Exercise text:
American geneticist (born 1950)

Gary Stormo (born 1950) is an American geneticist and currently Joseph Erlanger Professor in the Department of Genetics and the Center for Genome Sciences and Systems Biology at Washington University School of Medicine. He is considered one of the pioneers of bioinformatics and genomics. His research combines experimental and computational approaches in order to identify and predict regulatory sequences in DNA and RNA, and their contributions to the regulatory networks that control gene expression.

==Education==
Stormo initially majored in physics as an undergraduate at the California Institute of Technology, but switched to biology in his junior year. He received his PhD in molecular biology in 1981 from the University of Colorado at Boulder.

==Research==
Following his PhD, Stormo stayed at the University of Colorado as a faculty member in the department of Molecular, Cellular and Developmental Biology, becoming a professor before moving to Washington University in St. Louis in 1999.

Stormo's research combines experimental and computational approaches to understand regulation of gene expression. His experimental work focuses on protein–DNA interactions and their role in gene regulation. His computational work involves analysis of these interactions and developing pattern recognition algorithms to discover regulatory sites in DNA and RNA.

Dataset records:
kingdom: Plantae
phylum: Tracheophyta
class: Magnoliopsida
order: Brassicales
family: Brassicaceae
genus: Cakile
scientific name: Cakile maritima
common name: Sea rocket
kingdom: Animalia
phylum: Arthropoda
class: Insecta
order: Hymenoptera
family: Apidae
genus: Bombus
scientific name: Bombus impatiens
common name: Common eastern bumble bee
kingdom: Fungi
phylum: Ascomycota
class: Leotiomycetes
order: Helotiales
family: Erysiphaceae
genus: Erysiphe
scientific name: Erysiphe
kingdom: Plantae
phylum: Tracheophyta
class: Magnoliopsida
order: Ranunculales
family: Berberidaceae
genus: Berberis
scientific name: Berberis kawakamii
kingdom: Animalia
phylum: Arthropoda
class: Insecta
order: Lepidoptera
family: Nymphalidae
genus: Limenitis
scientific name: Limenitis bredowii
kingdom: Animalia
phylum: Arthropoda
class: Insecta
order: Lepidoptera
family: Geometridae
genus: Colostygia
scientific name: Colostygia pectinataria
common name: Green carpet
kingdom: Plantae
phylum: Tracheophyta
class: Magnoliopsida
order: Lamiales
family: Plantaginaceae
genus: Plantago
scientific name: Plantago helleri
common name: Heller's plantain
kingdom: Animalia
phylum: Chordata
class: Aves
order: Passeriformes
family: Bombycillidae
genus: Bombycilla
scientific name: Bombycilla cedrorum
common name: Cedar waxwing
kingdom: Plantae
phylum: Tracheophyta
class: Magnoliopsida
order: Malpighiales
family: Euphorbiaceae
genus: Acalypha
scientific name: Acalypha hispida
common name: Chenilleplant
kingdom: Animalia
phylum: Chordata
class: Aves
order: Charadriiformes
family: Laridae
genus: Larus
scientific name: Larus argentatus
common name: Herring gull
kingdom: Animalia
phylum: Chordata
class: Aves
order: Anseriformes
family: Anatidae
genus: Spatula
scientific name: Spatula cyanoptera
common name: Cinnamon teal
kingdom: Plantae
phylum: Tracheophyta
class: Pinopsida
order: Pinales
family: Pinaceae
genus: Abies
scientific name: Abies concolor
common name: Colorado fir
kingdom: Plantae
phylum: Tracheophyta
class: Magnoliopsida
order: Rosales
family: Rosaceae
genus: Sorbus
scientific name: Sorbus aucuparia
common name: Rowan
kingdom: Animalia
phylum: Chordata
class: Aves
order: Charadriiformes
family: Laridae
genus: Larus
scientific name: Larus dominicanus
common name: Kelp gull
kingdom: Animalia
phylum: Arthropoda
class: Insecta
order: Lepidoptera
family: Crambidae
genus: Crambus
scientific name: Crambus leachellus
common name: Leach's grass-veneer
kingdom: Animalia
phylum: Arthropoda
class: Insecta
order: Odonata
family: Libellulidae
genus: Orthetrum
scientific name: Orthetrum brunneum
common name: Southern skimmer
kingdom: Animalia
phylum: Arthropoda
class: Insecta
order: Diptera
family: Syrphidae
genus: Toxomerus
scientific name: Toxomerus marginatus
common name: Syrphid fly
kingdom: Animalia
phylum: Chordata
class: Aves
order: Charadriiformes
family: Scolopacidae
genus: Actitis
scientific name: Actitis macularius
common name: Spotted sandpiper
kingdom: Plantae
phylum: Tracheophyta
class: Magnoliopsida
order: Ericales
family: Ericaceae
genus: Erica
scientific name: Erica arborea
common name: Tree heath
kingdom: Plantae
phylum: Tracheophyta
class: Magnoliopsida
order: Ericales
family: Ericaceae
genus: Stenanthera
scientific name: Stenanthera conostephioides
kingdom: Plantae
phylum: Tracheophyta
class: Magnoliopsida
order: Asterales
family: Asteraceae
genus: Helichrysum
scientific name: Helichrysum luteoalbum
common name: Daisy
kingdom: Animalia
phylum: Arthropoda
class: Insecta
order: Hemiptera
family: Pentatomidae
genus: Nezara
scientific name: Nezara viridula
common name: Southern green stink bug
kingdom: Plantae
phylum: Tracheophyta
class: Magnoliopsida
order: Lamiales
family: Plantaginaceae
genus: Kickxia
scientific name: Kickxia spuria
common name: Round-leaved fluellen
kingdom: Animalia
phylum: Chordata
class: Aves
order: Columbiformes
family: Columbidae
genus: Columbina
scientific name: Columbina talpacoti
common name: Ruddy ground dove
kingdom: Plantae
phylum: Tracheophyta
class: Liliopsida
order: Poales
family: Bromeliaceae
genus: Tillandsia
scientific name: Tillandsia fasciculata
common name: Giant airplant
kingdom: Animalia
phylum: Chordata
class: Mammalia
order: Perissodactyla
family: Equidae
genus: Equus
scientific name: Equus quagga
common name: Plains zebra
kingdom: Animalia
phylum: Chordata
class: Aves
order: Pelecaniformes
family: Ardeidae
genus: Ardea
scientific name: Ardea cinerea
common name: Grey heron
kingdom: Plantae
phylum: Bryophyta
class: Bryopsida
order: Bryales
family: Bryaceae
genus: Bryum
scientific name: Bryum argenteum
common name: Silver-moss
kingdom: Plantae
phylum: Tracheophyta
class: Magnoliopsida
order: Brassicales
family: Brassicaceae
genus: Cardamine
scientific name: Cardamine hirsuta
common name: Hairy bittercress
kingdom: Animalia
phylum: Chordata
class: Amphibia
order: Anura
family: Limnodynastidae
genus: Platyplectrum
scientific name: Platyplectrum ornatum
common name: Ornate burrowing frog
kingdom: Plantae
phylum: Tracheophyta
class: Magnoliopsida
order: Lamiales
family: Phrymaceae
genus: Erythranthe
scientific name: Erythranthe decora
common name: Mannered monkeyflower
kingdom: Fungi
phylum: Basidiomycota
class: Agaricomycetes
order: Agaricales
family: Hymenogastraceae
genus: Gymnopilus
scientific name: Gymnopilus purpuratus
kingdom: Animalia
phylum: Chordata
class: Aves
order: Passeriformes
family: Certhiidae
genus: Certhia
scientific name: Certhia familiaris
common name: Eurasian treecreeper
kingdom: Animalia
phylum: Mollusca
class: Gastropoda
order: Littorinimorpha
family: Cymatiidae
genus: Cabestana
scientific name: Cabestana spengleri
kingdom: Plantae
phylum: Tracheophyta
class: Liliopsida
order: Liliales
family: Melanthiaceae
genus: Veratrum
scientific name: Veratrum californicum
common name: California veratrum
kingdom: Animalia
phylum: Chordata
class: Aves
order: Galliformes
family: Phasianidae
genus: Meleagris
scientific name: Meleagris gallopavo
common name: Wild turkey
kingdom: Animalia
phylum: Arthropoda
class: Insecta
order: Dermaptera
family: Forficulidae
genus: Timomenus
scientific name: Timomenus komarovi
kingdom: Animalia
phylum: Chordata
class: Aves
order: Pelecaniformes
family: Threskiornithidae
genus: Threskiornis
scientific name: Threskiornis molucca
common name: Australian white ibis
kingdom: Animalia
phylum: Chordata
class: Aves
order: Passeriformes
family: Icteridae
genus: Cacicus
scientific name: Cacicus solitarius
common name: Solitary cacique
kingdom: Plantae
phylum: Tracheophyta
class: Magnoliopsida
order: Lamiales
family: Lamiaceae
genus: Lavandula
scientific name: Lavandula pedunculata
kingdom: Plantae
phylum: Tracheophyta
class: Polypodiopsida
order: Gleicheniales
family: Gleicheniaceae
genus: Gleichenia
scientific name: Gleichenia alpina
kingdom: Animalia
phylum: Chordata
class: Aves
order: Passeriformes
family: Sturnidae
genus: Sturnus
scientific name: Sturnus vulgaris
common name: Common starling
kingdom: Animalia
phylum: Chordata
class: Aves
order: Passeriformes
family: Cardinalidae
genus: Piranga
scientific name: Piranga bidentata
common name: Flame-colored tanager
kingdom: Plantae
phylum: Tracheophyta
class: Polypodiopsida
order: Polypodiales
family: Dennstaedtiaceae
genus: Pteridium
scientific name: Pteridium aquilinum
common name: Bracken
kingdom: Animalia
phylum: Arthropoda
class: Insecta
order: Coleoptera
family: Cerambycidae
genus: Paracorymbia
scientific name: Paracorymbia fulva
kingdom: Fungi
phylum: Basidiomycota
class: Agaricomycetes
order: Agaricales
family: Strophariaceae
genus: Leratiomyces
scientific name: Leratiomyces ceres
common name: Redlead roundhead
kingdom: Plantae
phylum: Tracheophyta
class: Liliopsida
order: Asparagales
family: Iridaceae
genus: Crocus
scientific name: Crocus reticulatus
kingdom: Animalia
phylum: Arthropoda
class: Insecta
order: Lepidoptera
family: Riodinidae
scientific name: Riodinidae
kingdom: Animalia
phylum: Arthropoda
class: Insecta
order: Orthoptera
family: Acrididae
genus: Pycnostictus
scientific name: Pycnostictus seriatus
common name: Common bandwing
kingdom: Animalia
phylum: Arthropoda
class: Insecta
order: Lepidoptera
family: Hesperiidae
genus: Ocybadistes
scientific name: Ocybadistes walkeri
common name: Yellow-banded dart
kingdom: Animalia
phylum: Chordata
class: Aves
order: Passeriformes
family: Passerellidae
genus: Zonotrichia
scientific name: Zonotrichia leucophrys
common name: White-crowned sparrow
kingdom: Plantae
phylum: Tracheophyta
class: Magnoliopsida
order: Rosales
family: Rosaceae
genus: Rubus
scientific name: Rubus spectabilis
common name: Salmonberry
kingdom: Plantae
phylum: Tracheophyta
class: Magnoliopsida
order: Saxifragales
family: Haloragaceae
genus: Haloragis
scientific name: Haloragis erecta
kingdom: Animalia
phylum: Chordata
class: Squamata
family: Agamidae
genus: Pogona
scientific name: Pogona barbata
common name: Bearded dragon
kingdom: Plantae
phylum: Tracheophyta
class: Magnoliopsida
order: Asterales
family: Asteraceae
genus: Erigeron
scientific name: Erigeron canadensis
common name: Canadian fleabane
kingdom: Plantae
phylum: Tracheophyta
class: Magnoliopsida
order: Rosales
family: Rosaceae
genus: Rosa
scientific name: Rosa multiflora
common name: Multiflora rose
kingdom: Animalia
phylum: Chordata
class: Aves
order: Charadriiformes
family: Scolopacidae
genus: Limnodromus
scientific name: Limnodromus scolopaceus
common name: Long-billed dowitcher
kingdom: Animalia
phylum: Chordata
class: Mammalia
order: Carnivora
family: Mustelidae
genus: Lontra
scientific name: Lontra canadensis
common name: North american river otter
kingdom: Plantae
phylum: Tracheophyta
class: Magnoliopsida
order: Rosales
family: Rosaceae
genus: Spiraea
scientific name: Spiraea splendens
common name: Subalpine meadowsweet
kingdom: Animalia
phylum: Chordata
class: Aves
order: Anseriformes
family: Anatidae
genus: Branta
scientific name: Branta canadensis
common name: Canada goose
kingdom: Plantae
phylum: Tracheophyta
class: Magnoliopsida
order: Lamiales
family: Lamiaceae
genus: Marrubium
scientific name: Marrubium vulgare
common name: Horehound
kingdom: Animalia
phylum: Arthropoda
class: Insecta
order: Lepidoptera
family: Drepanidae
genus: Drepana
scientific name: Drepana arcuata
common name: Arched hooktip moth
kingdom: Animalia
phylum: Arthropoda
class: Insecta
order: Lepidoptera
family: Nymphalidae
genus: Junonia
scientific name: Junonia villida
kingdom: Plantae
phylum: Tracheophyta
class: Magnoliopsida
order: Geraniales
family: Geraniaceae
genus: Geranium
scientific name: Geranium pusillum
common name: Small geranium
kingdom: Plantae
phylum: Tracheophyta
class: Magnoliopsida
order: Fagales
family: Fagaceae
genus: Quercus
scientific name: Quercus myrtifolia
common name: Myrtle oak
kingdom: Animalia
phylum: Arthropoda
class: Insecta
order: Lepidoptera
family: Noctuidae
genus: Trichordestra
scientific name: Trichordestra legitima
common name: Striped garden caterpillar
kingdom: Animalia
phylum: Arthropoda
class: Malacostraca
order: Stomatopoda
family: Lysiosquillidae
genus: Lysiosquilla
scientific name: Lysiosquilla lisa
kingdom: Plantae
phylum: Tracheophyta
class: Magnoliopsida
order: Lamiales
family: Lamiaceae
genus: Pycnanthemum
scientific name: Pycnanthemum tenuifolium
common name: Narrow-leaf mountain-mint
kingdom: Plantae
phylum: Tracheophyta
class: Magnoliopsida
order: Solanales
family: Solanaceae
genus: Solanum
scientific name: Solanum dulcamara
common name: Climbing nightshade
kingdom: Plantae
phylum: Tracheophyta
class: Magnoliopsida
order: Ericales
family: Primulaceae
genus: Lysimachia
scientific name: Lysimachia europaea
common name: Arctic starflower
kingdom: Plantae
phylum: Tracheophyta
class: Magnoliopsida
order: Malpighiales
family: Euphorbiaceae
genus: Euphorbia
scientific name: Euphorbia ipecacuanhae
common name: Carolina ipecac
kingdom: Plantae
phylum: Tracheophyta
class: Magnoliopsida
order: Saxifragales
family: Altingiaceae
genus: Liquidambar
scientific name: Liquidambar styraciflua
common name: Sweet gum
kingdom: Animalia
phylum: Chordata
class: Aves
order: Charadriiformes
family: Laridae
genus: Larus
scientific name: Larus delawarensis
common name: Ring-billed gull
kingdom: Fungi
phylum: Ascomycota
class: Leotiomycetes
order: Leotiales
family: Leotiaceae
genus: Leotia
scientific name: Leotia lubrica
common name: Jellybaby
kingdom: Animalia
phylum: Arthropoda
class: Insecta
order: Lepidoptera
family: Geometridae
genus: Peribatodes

List of tasks:
1. In the Gary Stormo article, in what year did Stormo move to Washington University in St. Louis?
2. Extend the Gary Stormo article past its final sentence.

Expected responses:
1. 1999

2.
In 1982, Stormo and his colleagues introduced the Position weight matrix (PWM), a now commonly used representation of motifs (patterns) in biological sequences. Consensus sequence had previously been used to represent patterns in biological sequences, but had difficulties in the prediction of new occurrences of these patterns. The first use of PWMs was in the discovery of RNA sites that function as translation initiation sites. The advantages of PWMs over consensus sequences have made PWMs a popular method for representing patterns in biological sequences and an essential component in modern algorithms for motif discovery.

He has published over 150 scientific papers.

==Roles and honours==
Stormo served on the board of directors of the International Society for Computational Biology (ISCB) from 2000 to 2004 and was honoured as an ISCB Fellow in 2010. He was elected as a fellow of the American Medical Informatics Association in 2001.

Stormo was Executive Editor of the journal Bioinformatics from 1994 to 1999. In 2014, he was appointed one of the first Honorary Editors of Bioinformatics. Stormo has also served as Deputy Editor-in-Chief of the journal PLOS Computational Biology. He is currently co-editor of the journal Current Protocols in Bioinformatics.